Conjunctive normal form

As described above, the resolution rule applies only to literal clauses, so at first glance it applies only to knowledge bases and queries consisting of such clauses. On what basis do we argue that this rule can serve as the basis for a complete logical inference procedure for all propositional logic? The answer to this question is that each statement of propositional logic is logically equivalent to a conjunction of disjunctions of literals .

Any statement presented as a conjunction of literal disjunctions is called a conjunctive normal form , or CNF (Conjunctive Normal Form). In addition, it will be shown below that it is also advisable to define a limited family of statements in conjunctive normal form, called sentences in the form of k-CNF . The statement in the form of k-CNF has exactly 7c literals per expression:

(l _1,1 v ... vl _{1, k} ) ^ ... ^ (l _{n, 1} v ... vl _{n, k} )

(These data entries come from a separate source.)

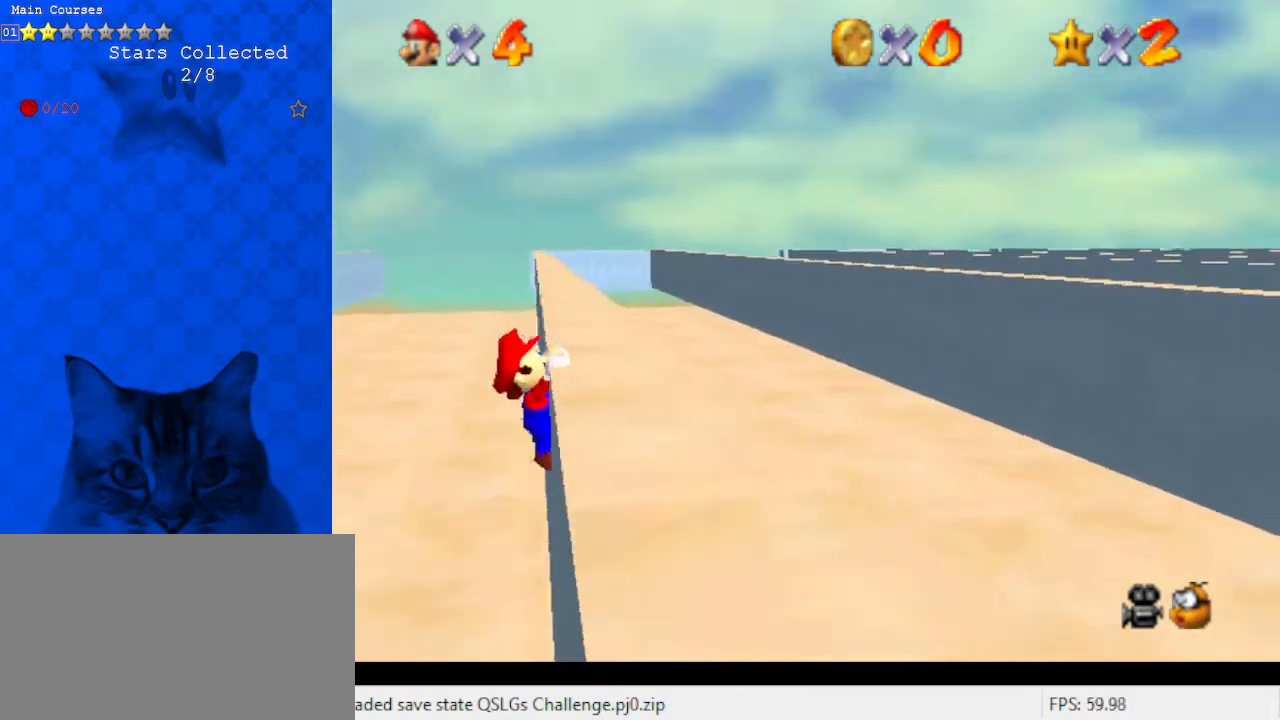
{"keys": ["right"], "events": [[400, "up", "up"]]}
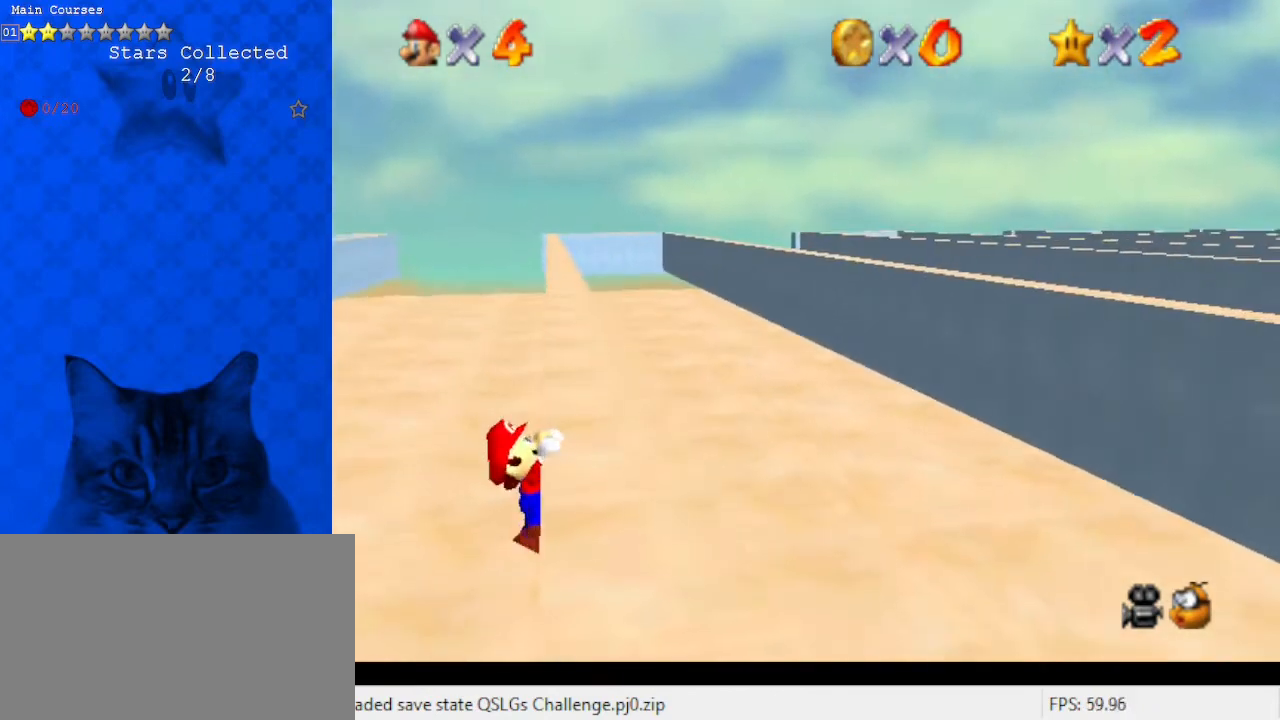
{"keys": [], "events": [[67, "right", "up"]]}
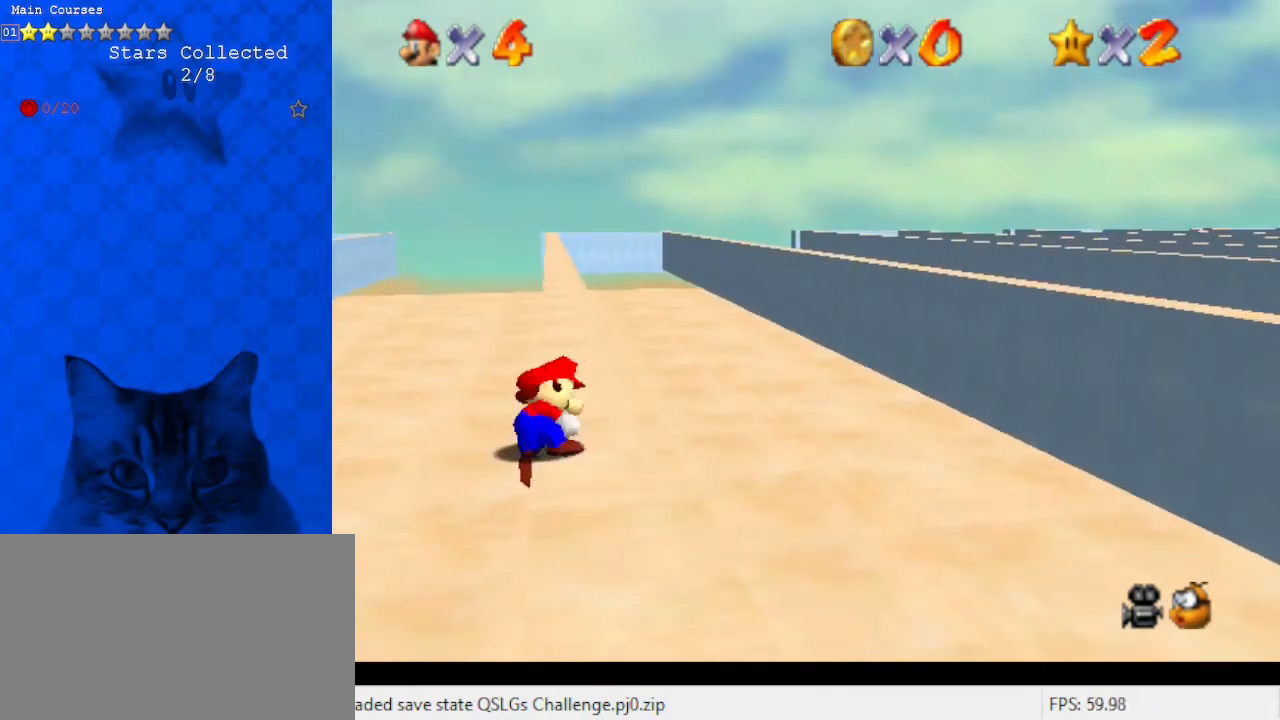
{"keys": ["left", "shift", "up"], "events": [[333, "shift", "down"], [367, "left", "down"], [367, "up", "down"]]}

As it turned out, any statement can be transformed into a 3-CNF statement, which has an equivalent set of models. Instead of proving these statements, we describe a simple transformation procedure. We illustrate this procedure by transforming R ₂ , or B _1.1 <=> (P _1,2 vP _2,1 ), into the form CNF. The following steps describe the relevant steps.

1. Eliminate the link <=>, replacing the statement α <=> β with the statement (α => β) ^ (β <=> α): (B _1,1 => (P _1,2 v P _2,1 )) ^ ( (P _1,2 v P _2,1 ) => B _1,1 )
2. Eliminate the link =>, replacing the statement α => β with the phrase ¬α v β: (¬B _1,1 v P _1,2 v P _2,1 ) ^ (¬ (P _1,2 v P _2,1 ) v B _1,1 )
3. The conjunctive normal form requires that the bundle ¬ appear only before the literals, therefore, as it is called this operation, "we will introduce the bundle ¬ inside the expression", repeating the operation of applying the following equivalences from the listing
4. The result is a statement containing nested bundles ^ and v, which are applied to literals. We use the law of distributivity, shown in the listing, distributing bundles of v across bundles of l wherever possible.

Now the original statement is presented in the form of CNF, as a conjunction of three expressions. This statement has become more difficult to read, but it can be used as input to the resolution procedure.